# Fracino Contempo Dual - blinking lights



## duelago (Jun 22, 2019)

Hello from Sweden,

I have a Fracino Contempo Dual that is connected with electricity (no gas at the moment) The setup was running perfect last year, but I have problems after the winter. The question is what is wrong. The machine heats up when I turn it on. Steam is working fine. Pressure according to the gauge is 9 bars. The water tap works. Water is hot.

The problem seems to be the external pump that draws water from my water tank or the Fiamma A20 water expansion tank accumulator. The pump is running and running for a long time and when it finally stops all the red lights on my Fracino panel starts blinking. I guess this is some kind of error message. After the error, no "brewing" buttons works until I turn the machine off and on again. When I try to make an espresso after I turn the machine on again, the flow of water thru the grouphead is really slow. Backflushing with a blind filter is also not very pressurized.

At least my setup still looks good. Picture from yesterday. We ended up drinking drip coffee 

Any ideas?

Best regards,

/David


----------



## DavecUK (Aug 6, 2013)

I suspect the feed pump that draws water from your external tank to supply the pump in the machine is faulty/supplying insufficent water I have assumed you don't use hard water, and maintain the machine properly..


----------



## duelago (Jun 22, 2019)

DavecUK said:


> I suspect the feed pump that draws water from your external tank to supply the pump in the machine is faulty/supplying insufficent water I have assumed you don't use hard water, and maintain the machine properly..


 Thanks for the reply. Sounds reasonable. It would be nice if I can test this pump somehow before I order a new one. Any advice?


----------



## ashcroc (Oct 28, 2016)

duelago said:


> Thanks for the reply.

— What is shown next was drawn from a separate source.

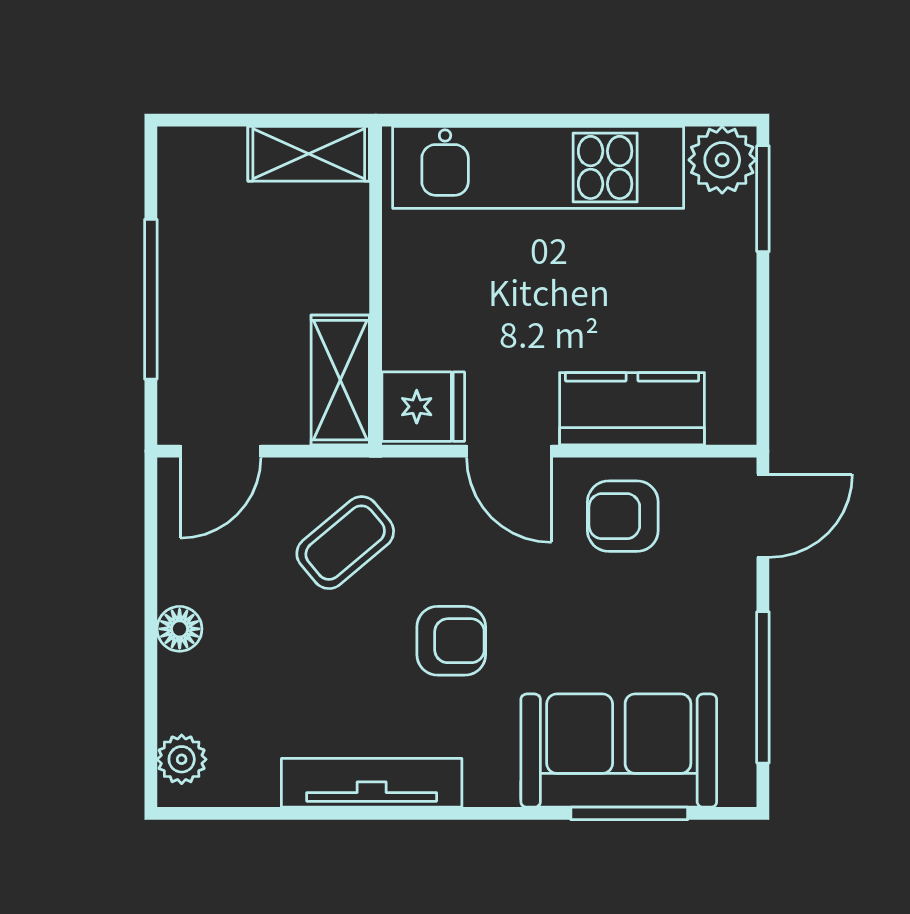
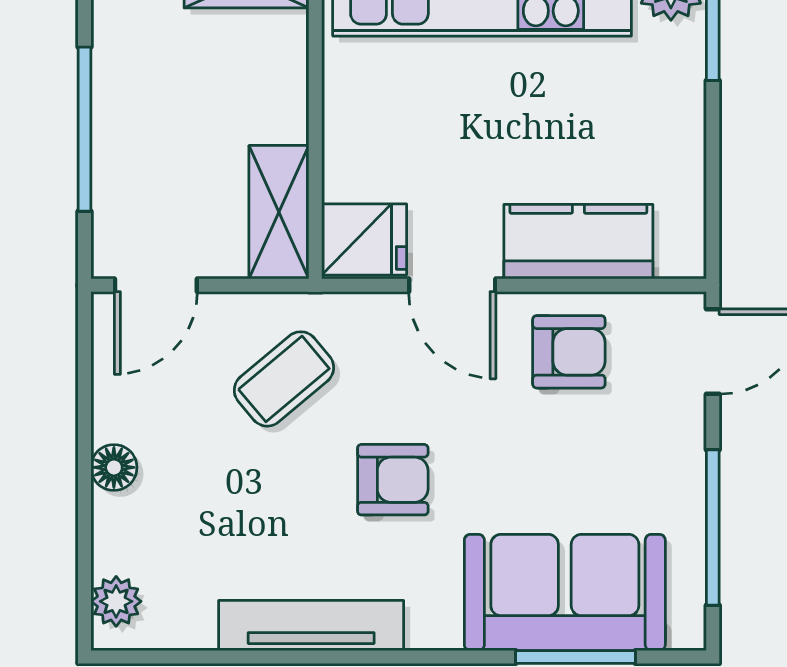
armchair: (623, 516) -> (569, 352), turned 180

Sounds reasonable. It would be nice if I can test this pump somehow before I order a new one. Any advice?


Can you plumb the machine to a mains water supply? If the machine works without the pump then the pump is at fault.


----------



## duelago (Jun 22, 2019)

ashcroc said:


> Can you plumb the machine to a mains water supply? If the machine works without the pump then the pump is at fault.

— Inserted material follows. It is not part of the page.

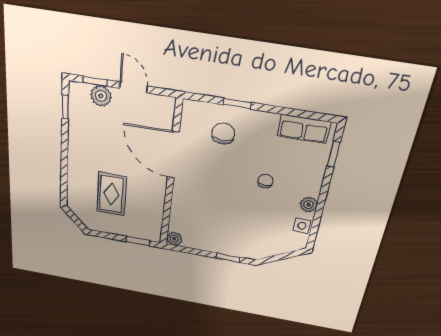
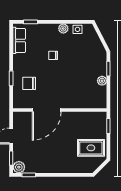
plant: (101, 96) -> (19, 167), moved
rug: (111, 194) -> (91, 148), moved
plant: (174, 239) -> (102, 81), moved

 Good idea! I will see what I can do


----------



## DavecUK (Aug 6, 2013)

The machine has its own pump inside doesn't it. If so put tube from machine only in jug of water.


----------



## coffeebean (Jan 26, 2010)

The high pressure pump from Fracino is separate to the machine in a dual fuel model. If this has happened after the winter, it may be that ice has damaged the impeller blades inside the pump - happened to me once! - If that is the case, you will need a new pump. Do you use just this pump or do you also run a flojet?


----------



## duelago (Jun 22, 2019)

Problem solved. The pump was ok, but my water filter was broken. Everything worked when I bypassed the filter. It's now replaced with a new one and the machine is up and running.

/David


----------